JERUSALEM (AFP) – Palestinians being interrogated by Israel’s internal security agency Shin Bet are routinely denied access to a lawyer and are often ill treated, an Israeli rights group said on Tuesday.
The Public Committee Against Torture in Israel said in a report made available to AFP that up to 90 percent of West Bank Palestinians interrogated by the agency, known as the General Security Service (GSS), were denied legal access.
Israeli civil and military law allows incommunicado detention in “emergency situations or unique cases,” the group said, but data collected between 2000 and 2007 showed denial of legal access was the rule rather than the exception for Palestinians being interrogated by the GSS in the West Bank.
The report, co-authored with the Palestinian Prisoner Society, estimates that up to 10,773 Palestinians interrogated by the GSS in the West Bank were denied legal access, with nearly half going more than two weeks without a lawyer.
In addition to violating legal guidelines that allow interrogators to deny access to a lawyer in exceptional cases only, the report said detainees held incommunicado were exposed to harsher conditions, and even torture.
“All the detainees who gave affidavits to PCATI regarding their interrogations under incommunicado detention testified to having been exposed to violence, including physical and/or psychological ill treatment, and were held under especially hard conditions,” the report said.
The rights groups said prisoners described being shackled to chairs for prolonged periods, sleep deprivation, threats, and abysmal detention conditions.
“It is doubtful that a single one of the cases… would have occurred without the conditions of incommunicado detention,” the report said.
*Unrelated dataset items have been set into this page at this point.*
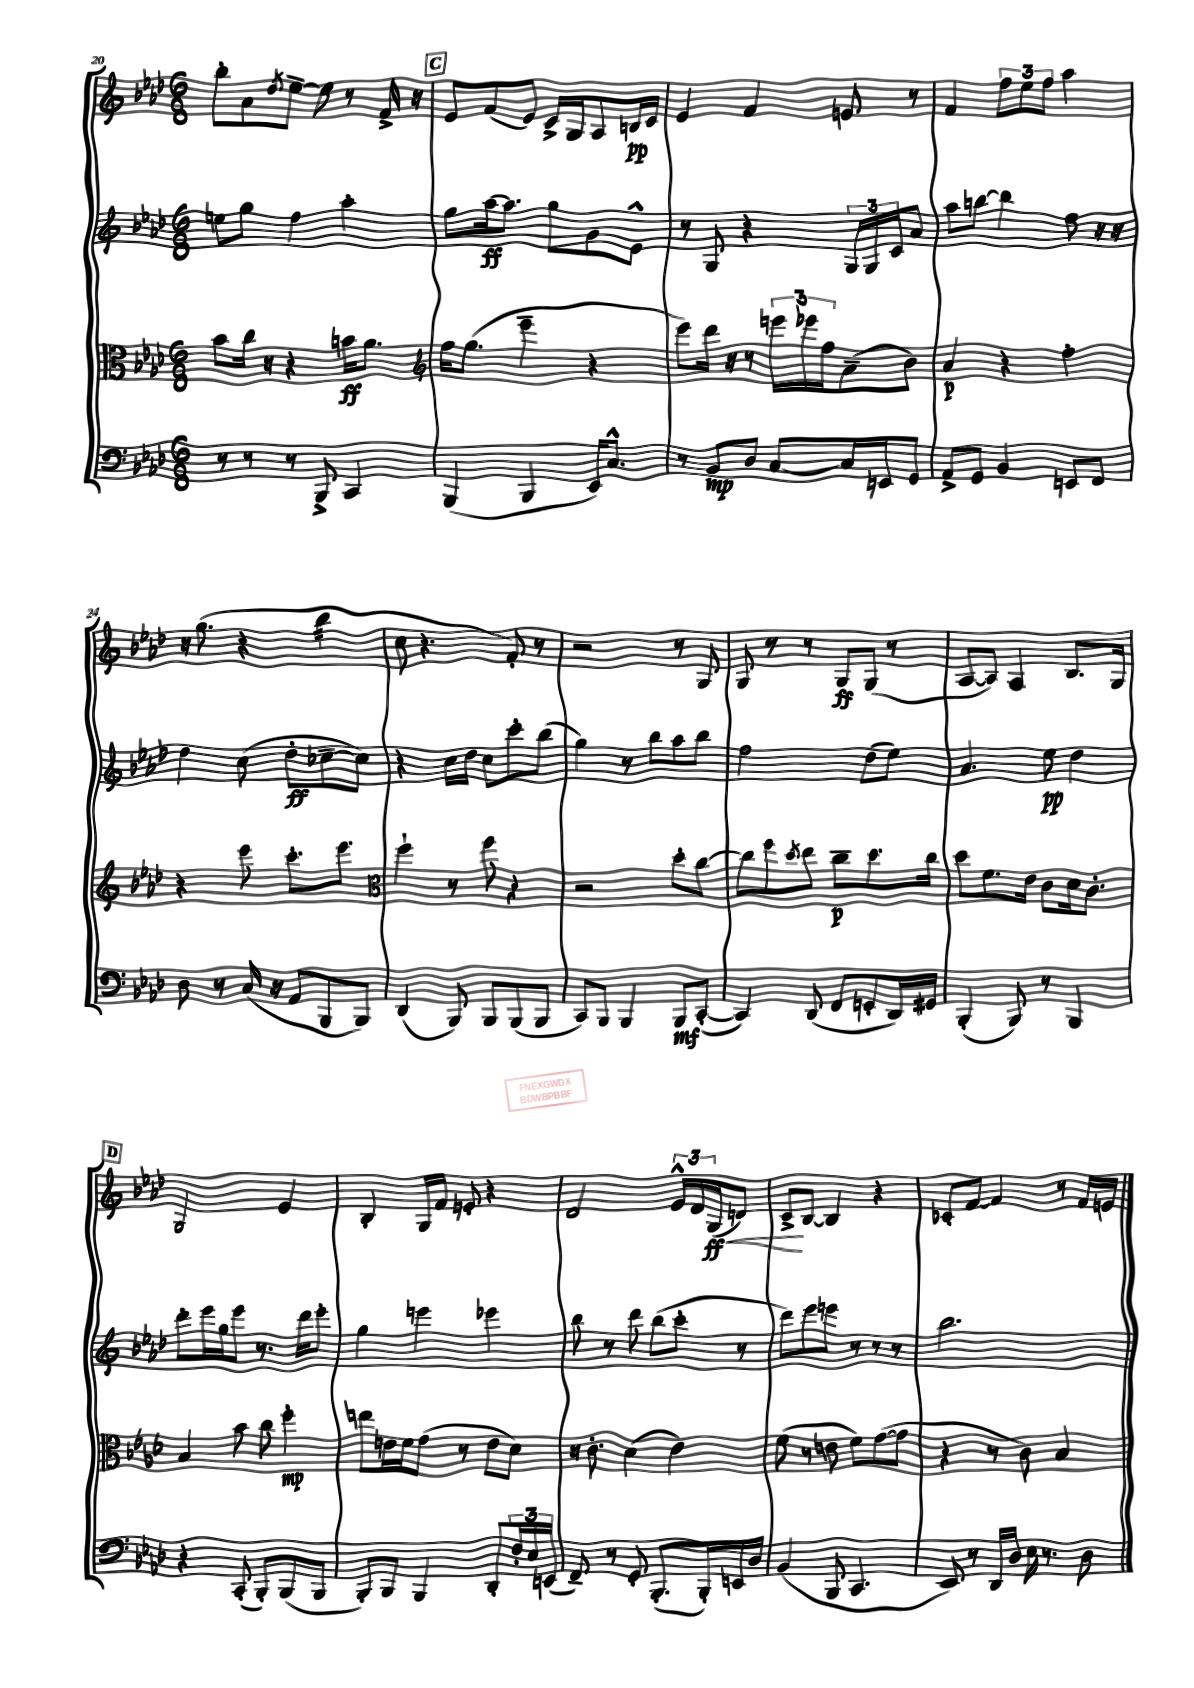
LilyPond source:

<<
\new StaffGroup <<
\new Staff = "s0" {
    \clef treble \key aes \major \numericTimeSignature \time 6/8
    bes''8-. aes'8 \acciaccatura { des''8 } ees''8~-- ees''8 r8 f'16-> r16 |
    \mark \markup { \box "C" } ees'8 f'8( ees'8) c'16-> g16 aes8 b16\pp c'16 |
    ees'4 f'4 e'8 r8 |
    f'4 \tuplet 3/2 { f''8 ees''8 f''8 } aes''4 |
    r16 g''8.( r4 bes''4:16 |
    c''8 r4. f'8-.) r8 |
    r2 r8 g8 |
    g8 r8 r8 g8\ff g8( r8 |
    aes8~ aes8) aes4 bes8. g16 |
    \mark \markup { \box "D" } g2 ees'4 |
    bes4-. g16 f'16 e'8-. r4 |
    des'2 \tuplet 3/2 { ees'16-^ des'16 g16\ff\<( } d'8) |
    c'8->\! bes8~ bes4 r4 |
    ces'8-. f'8~ f'4 r8 f'16 e'16 \bar "|." |
}
\new Staff = "s1" {
    \clef treble \key aes \major \numericTimeSignature \time 6/8
    e''8 g''8 f''4 aes''4-. |
    \mark \markup { \box "C" } g''8 aes''16~\ff aes''8. g''8 g'8 ees'8-^ |
    r8 g8 r4 \tuplet 3/2 { g16 g16 c'16 } aes'8 |
    aes''8 b''8~ b''4 f''8 r16 r16 |
    des''4 c''8( des''8-.\ff ces''8~-- ces''8) |
    r4 c''16 des''16 c''8 c'''8-. bes''8( |
    g''4) r8 bes''8 aes''8 bes''8 |
    f''2 des''8( ees''8) |
    aes'4. ees''8\pp des''4 |
    \mark \markup { \box "D" } des'''8-. ees'''16 g''16 ees'''8 r8. des'''16 ees'''8-. |
    g''4 e'''4 ees'''4 |
    bes''8 r8 des'''8 bes''8( c'''8-. r8 |
    des'''8) ees'''8 e'''8 r8 r8 r8 |
    bes''2. \bar "|." |
}
\new Staff = "s2" {
    \clef alto \key aes \major \numericTimeSignature \time 6/8
    bes'8 c''16 r16 r4 b'16\ff aes'8. |
    \mark \markup { \box "C" } \clef treble f''16 g''8.( ees'''4-- r4 |
    ees'''8) des'''16 r16 r8 \tuplet 3/2 { e'''16 ees'''16 f''16 } aes'8--( bes'8) |
    aes'4\p r4 f''4-. |
    r4 ees'''8 c'''8.-. ees'''8. |
    \clef alto f''4-! r8 f''8 r4 |
    r2 des''8-. c''8~ |
    c''8 f''8 \acciaccatura { des''8 } ees''8 c''8--\p des''8. c''16 |
    des''8 f'8. ees'16 c'8 des'16 c'8.-. |
    \mark \markup { \box "D" } bes4 bes'8 c''8 f''4-.\mp |
    e''8 e'16 f'16 g'8( r8 e'8 des'8) |
    r16 c'8.-. des'4( ees'4) |
    f'8( r8 e'8 f'8) g'8~( g'8 |
    r4 r8 c'8) bes4 \bar "|." |
}
\new Staff = "s3" {
    \clef bass \key aes \major \numericTimeSignature \time 6/8
    r8 r8 r8 bes,,8-> c,4 |
    \mark \markup { \box "C" } bes,,4( bes,,4 ees,16) c8.-^ |
    r8 bes,8\mp des8 c8~ c16 e,16 g,8 |
    aes,8-> g,8 bes,4 e,8 f,8 |
    des8 r8 c16( r16 aes,8 bes,,8 bes,,8) |
    des,4( bes,,8) bes,,8 bes,,8( bes,,8 |
    c,8) bes,,8 bes,,4 bes,,8\mf c,8~-.( |
    c,4) des,8( f,8 e,8-. des,16) gis,16 |
    bes,,4-.( bes,,8) r8 bes,,4 |
    \mark \markup { \box "D" } r4 c,8-.( bes,,8-.) bes,,8( bes,,8 |
    bes,,8-.) bes,,8 bes,,4 des,8-. \tuplet 3/2 { f16-. ees16 e,16( } |
    f,8--) r8 g,8-. bes,,8.-.( bes,,16-.) e,16 des16 |
    bes,4( bes,,8 c,4. |
    ees,8) r8 des,16 des16 ees16 r8. des8 \bar "|." |
}
>>
>>
\layout { \context { \Score currentBarNumber = #20 } }
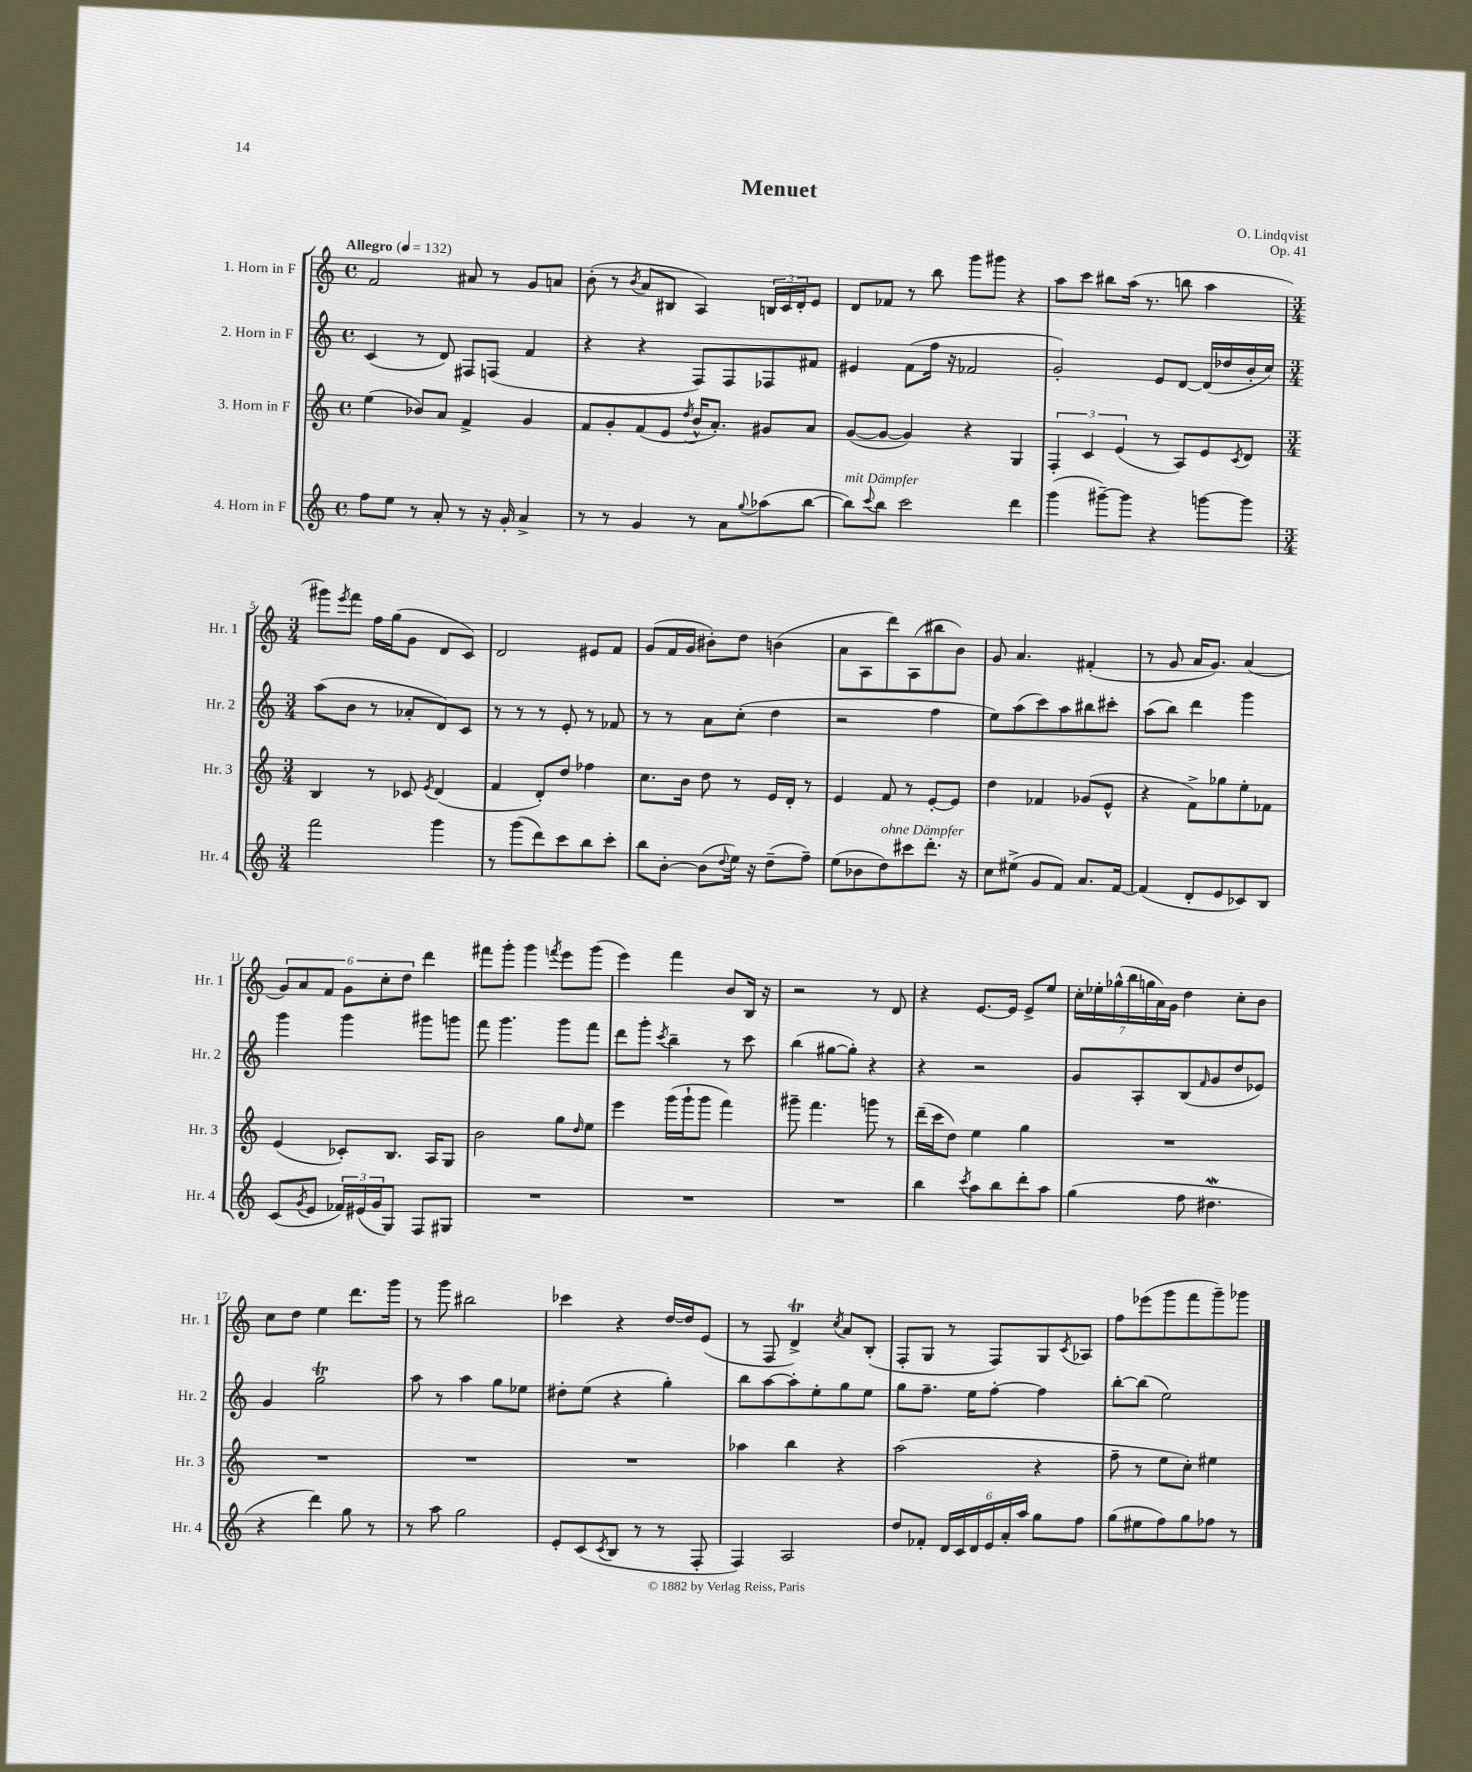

While the report only provides detailed statistics on the period up to 2007, PCATI said information gathered between 2008-2010 “shows the scope of GSS’ use of ‘incommunicado detention’… has not decreased.”
The group called for new rules on when prisoners can be denied access to a lawyer “so as to reduce to a minimum the implementation of this tool,” and for cameras to placed in GSS interrogation facilities to monitor questioning.
It also urged the courts to force the release of additional official information on incommunicado detention by the GSS.
Rights groups have regularly petitioned for the release of official statistics under Israel’s freedom of information law, but the courts have usually sided with the GSS, permitting them a security exemption.
“This comprehensive confidentiality of information… permits the GSS to continue its mass use of incommunicado detention unimpeded, under cover of obscurity,” the report said.